> Collected data
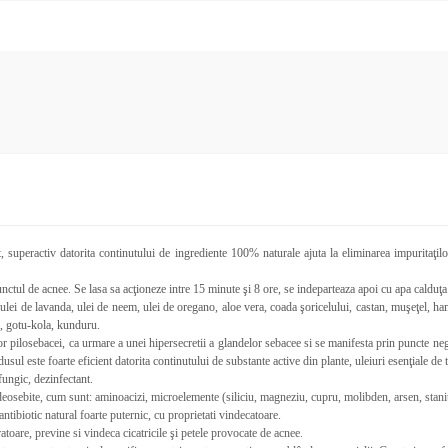
 superactiv datorita continutului de ingrediente 100% naturale ajuta la eliminarea impuritaţilor 
punctul de acnee. Se lasa sa acţioneze intre 15 minute şi 8 ore, se indeparteaza apoi cu apa calduţa
ee, ulei de lavanda, ulei de neem, ulei de oregano, aloe vera, coada şoricelului, castan, muşeţel, 
is, gotu-kola, kunduru.
r pilosebacei, ca urmare a unei hipersecretii a glandelor sebacee si se manifesta prin puncte negr
ul este foarte eficient datorita continutului de substante active din plante, uleiuri esenţiale de te
ifungic, dezinfectant.
deosebite, cum sunt: aminoacizi, microelemente (siliciu, magneziu, cupru, molibden, arsen, staniu,
 antibiotic natural foarte puternic, cu proprietati vindecatoare.
atoare, previne si vindeca cicatricile şi petele provocate de acnee.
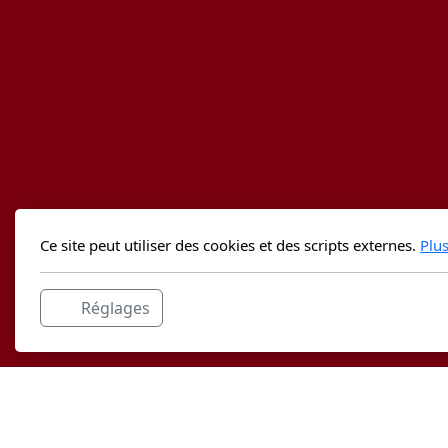
Ce site peut utiliser des cookies et des scripts externes.
Plu
Réglages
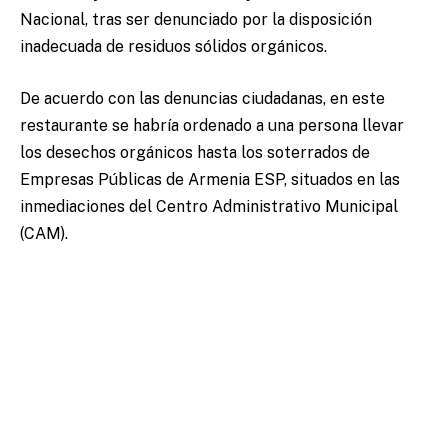
Nacional, tras ser denunciado por la disposición
inadecuada de residuos sólidos orgánicos.
De acuerdo con las denuncias ciudadanas, en este
restaurante se habría ordenado a una persona llevar
los desechos orgánicos hasta los soterrados de
Empresas Públicas de Armenia ESP, situados en las
inmediaciones del Centro Administrativo Municipal
(CAM).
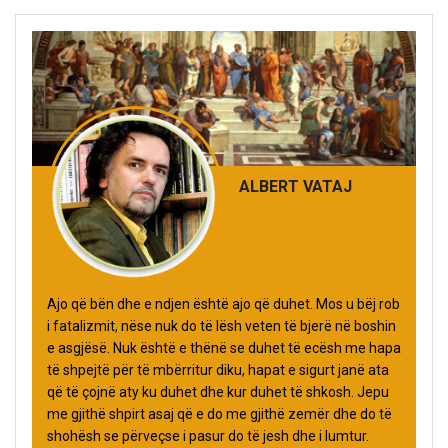
ALBERT VATAJ
Ajo që bën dhe e ndjen është ajo që duhet. Mos u bëj rob
i fatalizmit, nëse nuk do të lësh veten të bjerë në boshin
e asgjësë. Nuk është e thënë se duhet të ecësh me hapa
të shpejtë për të mbërritur diku, hapat e sigurt janë ata
që të çojnë aty ku duhet dhe kur duhet të shkosh. Jepu
me gjithë shpirt asaj që e do me gjithë zemër dhe do të
shohësh se përveçse i pasur do të jesh dhe i lumtur.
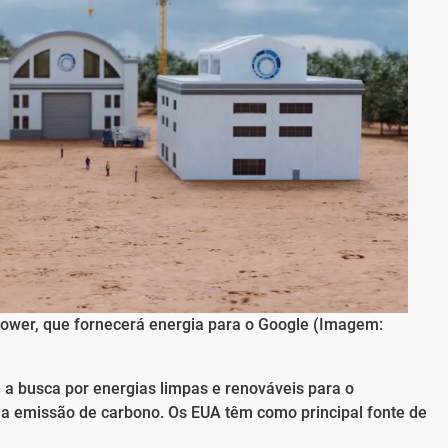
Power, que fornecerá energia para o Google (Imagem:
a busca por energias limpas e renováveis para o
da emissão de carbono. Os EUA têm como principal fonte de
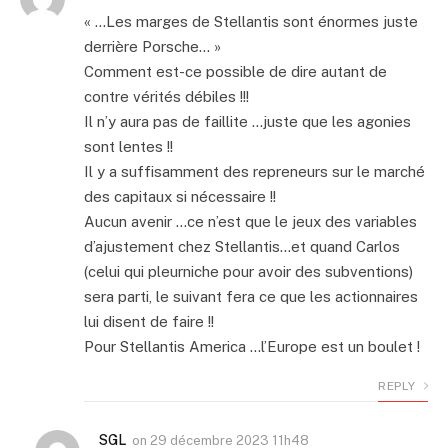
« …Les marges de Stellantis sont énormes juste
derrière Porsche… »
Comment est-ce possible de dire autant de
contre vérités débiles !!!
Il n’y aura pas de faillite …juste que les agonies
sont lentes !!
Il y a suffisamment des repreneurs sur le marché
des capitaux si nécessaire !!
Aucun avenir …ce n’est que le jeux des variables
d’ajustement chez Stellantis…et quand Carlos
(celui qui pleurniche pour avoir des subventions)
sera parti, le suivant fera ce que les actionnaires
lui disent de faire !!
Pour Stellantis America …l’Europe est un boulet !
REPLY
SGL
on
29 décembre 2023 11h48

> To-do item
Reproduce the lines of the entries starting at the one containing "Nacional, tras ser" and ending at the one containing "da emissão de", replacing "restaurante" with "local" and changing nothing else. Leave out the pictures.

> Solution to this problem
Nacional, tras ser denunciado por la disposición
inadecuada de residuos sólidos orgánicos.
De acuerdo con las denuncias ciudadanas, en este
local se habría ordenado a una persona llevar
los desechos orgánicos hasta los soterrados de
Empresas Públicas de Armenia ESP, situados en las
inmediaciones del Centro Administrativo Municipal
(CAM).
ALBERT VATAJ
Ajo që bën dhe e ndjen është ajo që duhet. Mos u bëj rob
i fatalizmit, nëse nuk do të lësh veten të bjerë në boshin
e asgjësë. Nuk është e thënë se duhet të ecësh me hapa
të shpejtë për të mbërritur diku, hapat e sigurt janë ata
që të çojnë aty ku duhet dhe kur duhet të shkosh. Jepu
me gjithë shpirt asaj që e do me gjithë zemër dhe do të
shohësh se përveçse i pasur do të jesh dhe i lumtur.
Power, que fornecerá energia para o Google (Imagem:
a busca por energias limpas e renováveis para o
da emissão de carbono. Os EUA têm como principal fonte de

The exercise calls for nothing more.